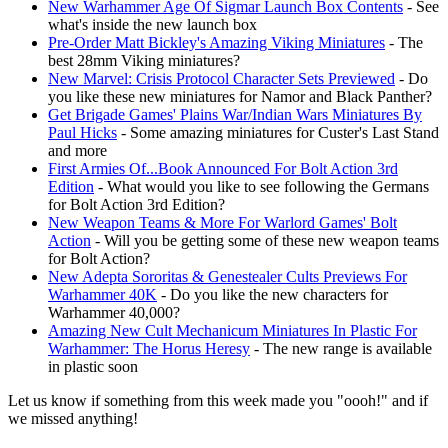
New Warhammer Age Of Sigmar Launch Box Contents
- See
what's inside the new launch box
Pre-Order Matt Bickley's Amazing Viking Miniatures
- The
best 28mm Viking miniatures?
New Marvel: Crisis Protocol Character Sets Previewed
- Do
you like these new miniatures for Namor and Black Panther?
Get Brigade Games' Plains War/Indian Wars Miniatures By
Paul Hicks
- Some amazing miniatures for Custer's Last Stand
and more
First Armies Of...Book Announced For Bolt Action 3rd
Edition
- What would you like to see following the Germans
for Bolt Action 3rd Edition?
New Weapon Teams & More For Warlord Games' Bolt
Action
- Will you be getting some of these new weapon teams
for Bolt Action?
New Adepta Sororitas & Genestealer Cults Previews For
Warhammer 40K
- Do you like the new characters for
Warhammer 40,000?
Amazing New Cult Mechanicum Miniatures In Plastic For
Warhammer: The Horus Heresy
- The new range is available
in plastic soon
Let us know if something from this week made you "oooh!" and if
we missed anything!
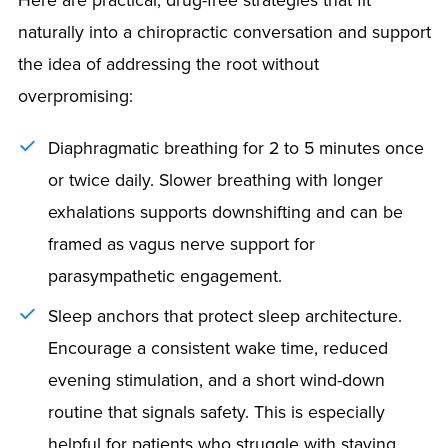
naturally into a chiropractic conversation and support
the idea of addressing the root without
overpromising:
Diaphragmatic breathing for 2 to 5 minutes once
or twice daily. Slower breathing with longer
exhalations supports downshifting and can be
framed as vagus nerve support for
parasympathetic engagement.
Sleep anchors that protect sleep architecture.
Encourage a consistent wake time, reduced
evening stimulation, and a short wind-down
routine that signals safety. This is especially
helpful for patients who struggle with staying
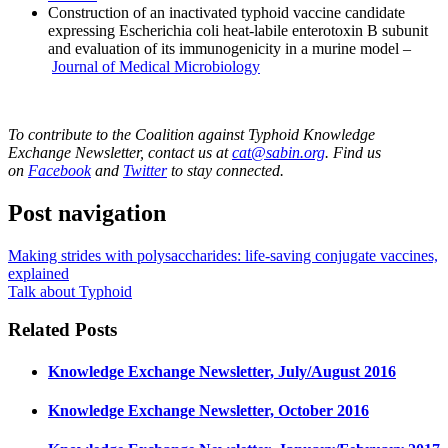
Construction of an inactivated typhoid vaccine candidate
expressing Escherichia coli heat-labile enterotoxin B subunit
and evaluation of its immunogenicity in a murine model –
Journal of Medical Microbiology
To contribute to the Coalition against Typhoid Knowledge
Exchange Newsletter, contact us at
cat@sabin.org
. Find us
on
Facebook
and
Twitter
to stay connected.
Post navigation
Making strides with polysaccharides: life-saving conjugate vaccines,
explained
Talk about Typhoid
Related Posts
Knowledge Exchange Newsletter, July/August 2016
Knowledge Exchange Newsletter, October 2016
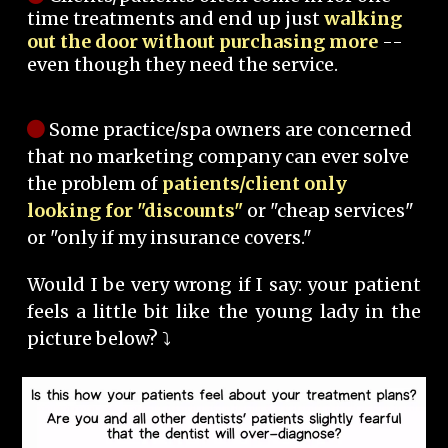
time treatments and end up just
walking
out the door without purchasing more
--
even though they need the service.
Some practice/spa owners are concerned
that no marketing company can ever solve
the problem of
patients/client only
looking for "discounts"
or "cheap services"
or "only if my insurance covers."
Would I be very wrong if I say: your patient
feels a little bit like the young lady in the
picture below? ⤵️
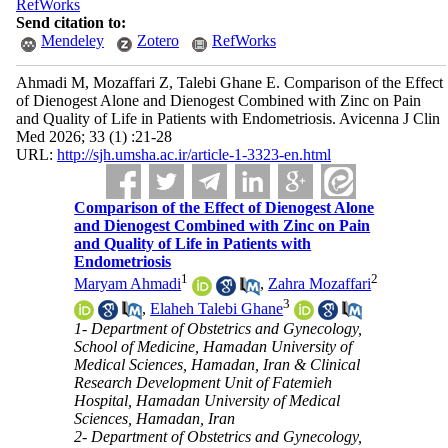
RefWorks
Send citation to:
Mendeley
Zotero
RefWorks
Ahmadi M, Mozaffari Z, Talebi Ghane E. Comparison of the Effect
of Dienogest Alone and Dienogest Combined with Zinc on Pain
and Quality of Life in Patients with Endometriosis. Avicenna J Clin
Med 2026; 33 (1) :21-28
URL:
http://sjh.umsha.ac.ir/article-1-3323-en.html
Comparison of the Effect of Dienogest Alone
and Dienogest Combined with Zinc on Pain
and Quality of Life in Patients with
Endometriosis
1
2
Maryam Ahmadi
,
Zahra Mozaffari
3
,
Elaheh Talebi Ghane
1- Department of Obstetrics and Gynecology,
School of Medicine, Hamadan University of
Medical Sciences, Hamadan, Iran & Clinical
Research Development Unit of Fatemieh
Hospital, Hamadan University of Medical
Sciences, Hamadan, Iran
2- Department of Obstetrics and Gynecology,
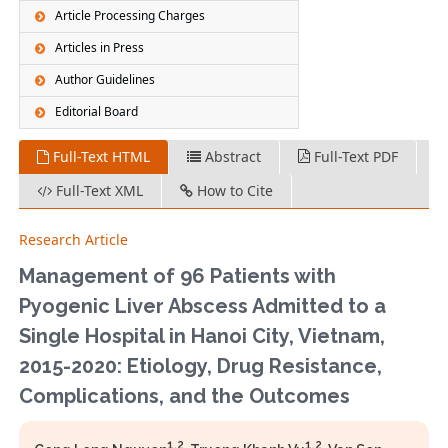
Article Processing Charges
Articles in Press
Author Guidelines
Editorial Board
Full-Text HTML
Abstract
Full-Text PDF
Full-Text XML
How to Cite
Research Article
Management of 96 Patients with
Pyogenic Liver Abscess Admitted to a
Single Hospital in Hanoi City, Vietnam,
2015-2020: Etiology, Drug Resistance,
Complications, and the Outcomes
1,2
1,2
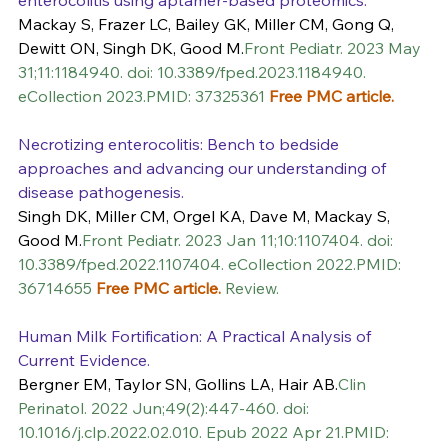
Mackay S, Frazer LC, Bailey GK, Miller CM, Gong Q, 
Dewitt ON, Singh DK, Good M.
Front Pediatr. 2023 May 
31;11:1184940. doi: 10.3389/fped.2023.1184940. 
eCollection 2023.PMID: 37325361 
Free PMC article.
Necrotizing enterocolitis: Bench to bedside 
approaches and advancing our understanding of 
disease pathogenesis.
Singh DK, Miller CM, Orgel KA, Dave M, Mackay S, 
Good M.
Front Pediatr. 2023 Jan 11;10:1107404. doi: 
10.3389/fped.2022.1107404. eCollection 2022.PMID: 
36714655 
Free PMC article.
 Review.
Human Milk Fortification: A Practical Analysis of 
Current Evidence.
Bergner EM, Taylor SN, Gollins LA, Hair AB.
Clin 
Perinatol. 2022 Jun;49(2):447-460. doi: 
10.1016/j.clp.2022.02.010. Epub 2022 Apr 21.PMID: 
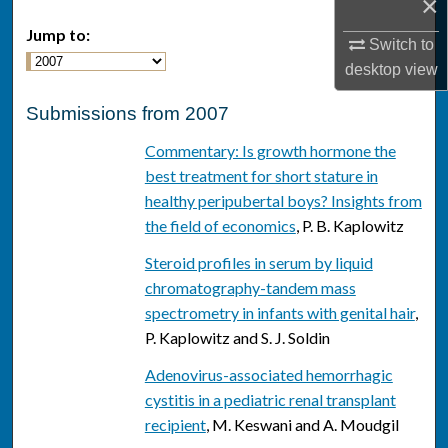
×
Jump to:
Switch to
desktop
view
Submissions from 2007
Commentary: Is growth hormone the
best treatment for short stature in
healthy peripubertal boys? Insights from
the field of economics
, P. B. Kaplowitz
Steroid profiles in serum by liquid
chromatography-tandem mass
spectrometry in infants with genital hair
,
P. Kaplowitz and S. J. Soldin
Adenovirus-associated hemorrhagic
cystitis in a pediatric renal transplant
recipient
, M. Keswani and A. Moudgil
——
[How to complete this task] Gather each line in these records that contains the string "Hamadan".

[Exercise output]
School of Medicine, Hamadan University of
Medical Sciences, Hamadan, Iran & Clinical
Hospital, Hamadan University of Medical
Sciences, Hamadan, Iran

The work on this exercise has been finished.